Famotidine didn't improve COVID-19 outcomes and data on proton-pump inhibitors (PPIs) were mixed in a recent meta-analysis.
The analysis included nine retrospective observational studies that evaluated associations between famotidine or PPI use and outcomes in patients with COVID-19 and reported summary results as an adjusted odds ratio (OR) or hazard ratio (HR). A total of 21,285 patients were included. The results were published as a short survey by Gastroenterology on Feb. 17.
An unadjusted analysis found no association between famotidine use and COVID-19 disease severity (relative risk, 1.02; 95% CI, 0.58 to 1.81) or COVID-19 mortality (OR, 0.79; 95% CI, 0.19 to 3.32). Similarly, an unadjusted analysis didn't show a significant association between PPI use and disease severity (relative risk, 1.95; 95% CI, 0.94 to 4.07). However, combining four studies that reported data as adjusted ORs indicated that PPI use was associated with an increased risk of severe disease (adjusted OR, 1.79; 95% CI, 1.25 to 2.57). Analysis of the two studies that used HRs showed no significant effect (pooled HR, 1.84; 95% CI, 0.95 to 3.59). PPI use was associated with increased risk of mortality (pooled OR, 2.12; 95% CI, 1.29 to 3.51).

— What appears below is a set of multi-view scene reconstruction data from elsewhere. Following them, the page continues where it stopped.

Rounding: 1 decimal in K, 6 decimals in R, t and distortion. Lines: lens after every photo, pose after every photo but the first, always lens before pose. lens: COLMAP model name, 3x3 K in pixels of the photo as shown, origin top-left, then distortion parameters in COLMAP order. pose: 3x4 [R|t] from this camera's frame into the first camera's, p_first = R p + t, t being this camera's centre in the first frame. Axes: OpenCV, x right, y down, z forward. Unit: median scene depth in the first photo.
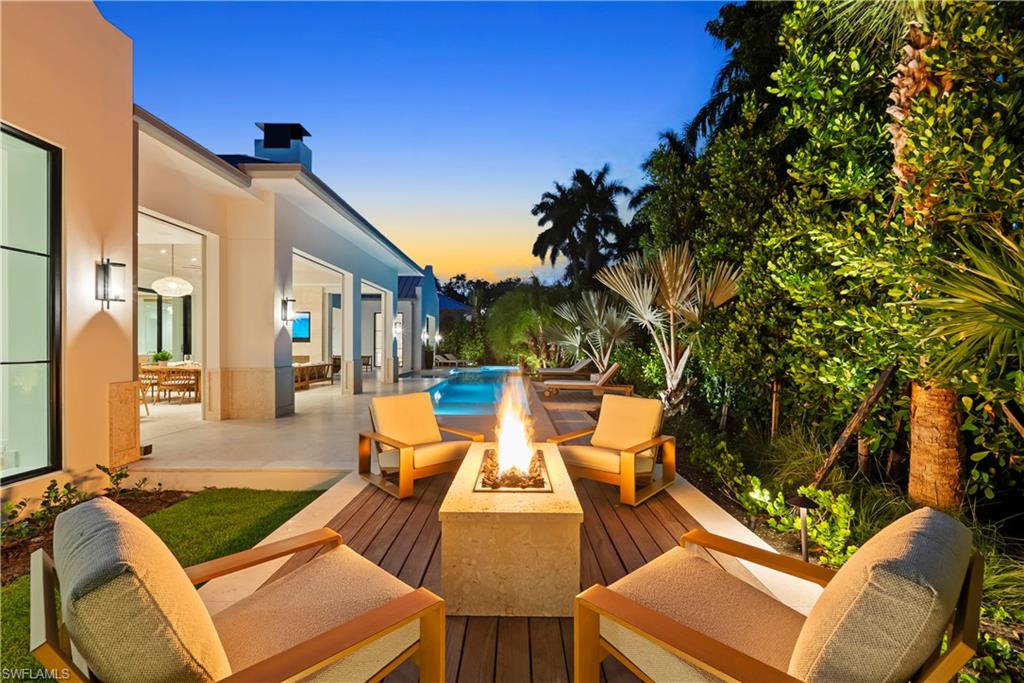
lens RADIAL K [[461.2, 0, 510.1], [0, 461.2, 347.3], [0, 0, 1]] dist [0.013291, 0.000806]
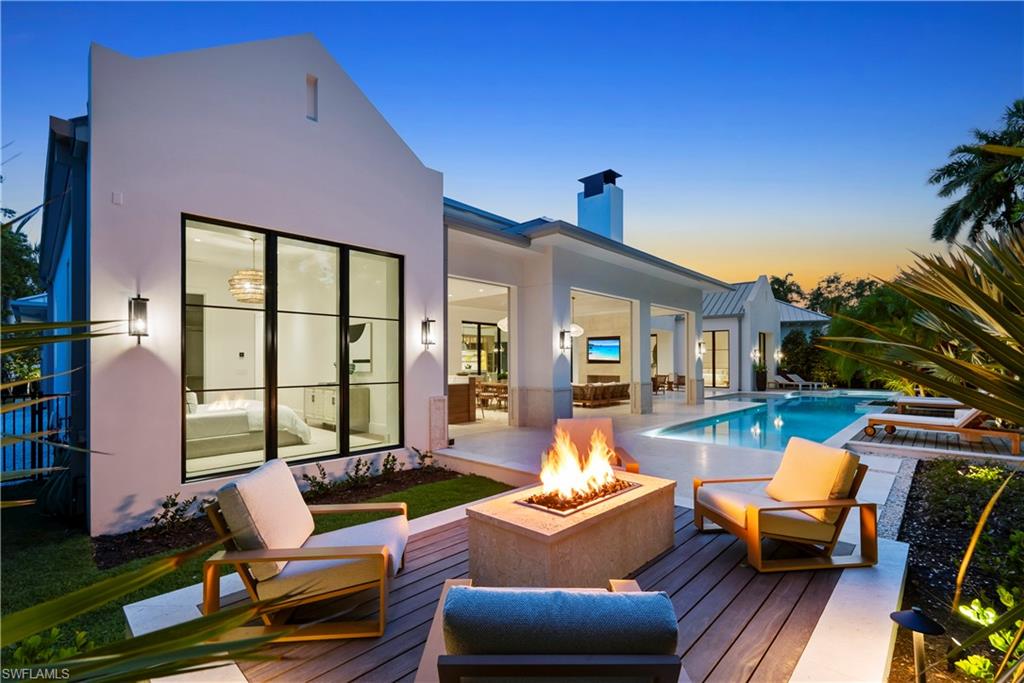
lens RADIAL K [[461.2, 0, 508.5], [0, 461.2, 361.1], [0, 0, 1]] dist [0.013291, 0.000806]
pose [[0.731351, -0.007404, -0.681961, 0.238144], [0.003096, 0.999967, -0.007535, -0.017614], [0.681994, 0.003399, 0.731350, 0.026728]]
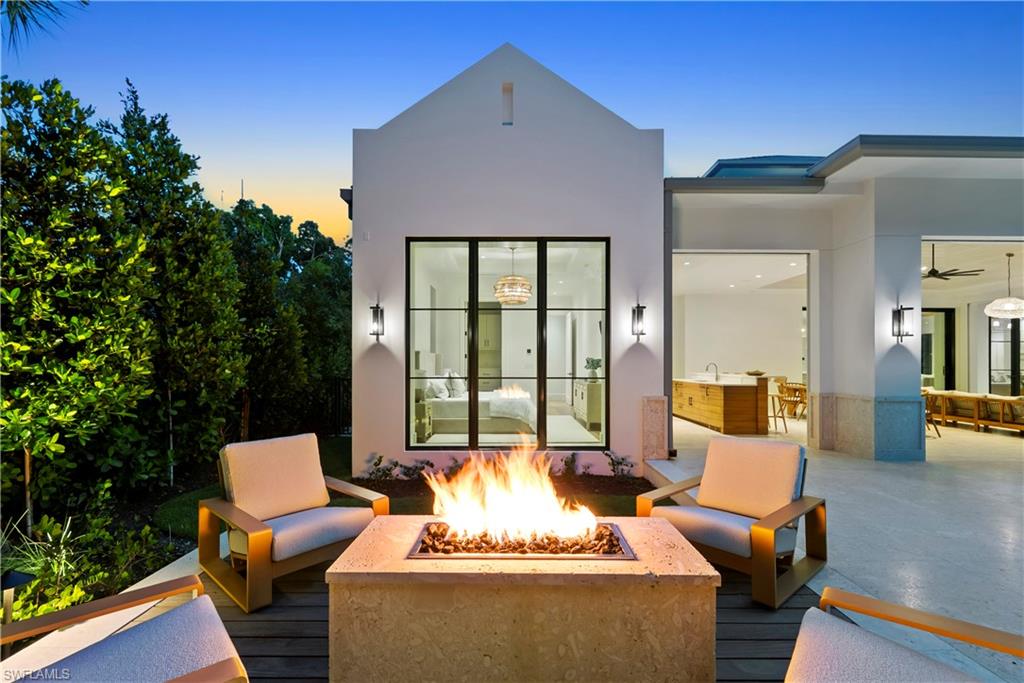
lens RADIAL K [[461.2, 0, 505.4], [0, 461.2, 358.8], [0, 0, 1]] dist [0.013291, 0.000806]
pose [[0.015102, -0.007450, -0.999858, 0.282503], [-0.006870, 0.999948, -0.007554, -0.010173], [0.999862, 0.006983, 0.015050, 0.350272]]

The authors noted some previous research had suggested that famotidine might be associated with improved outcomes in COVID-19 and that PPI use might be associated with increased risk of severe disease and death. “There is no clear mechanism to explain why PPIs might be associated with worse outcomes in COVID-19 patients. However, suppression of gastric acid by PPIs increases intragastric pH and may result in impaired ability to destroy ingested pathogens,” the authors wrote.
They recommended that clinicians follow Infectious Diseases Society of America guidelines and the evidence and not administer famotidine to patients with COVID-19 outside of a randomized controlled trial. “Similarly, there is no compelling evidence to withhold or withdraw PPI treatment from a patient with COVID-19 who has a valid indication for it,” the authors said.
The meta-analysis had several limitations, including that all of the included studies were observational and retrospective in nature, with the attendant risks of measured and unmeasured confounding. “Because of these limitations, definite conclusions cannot be made based on the results of this meta-analysis,” the authors said. They added that although randomized controlled trials of PPIs in COVID-19 are not feasible, there should be multicenter prospective studies that adjust for confounders and avoid biases such as immortal time bias.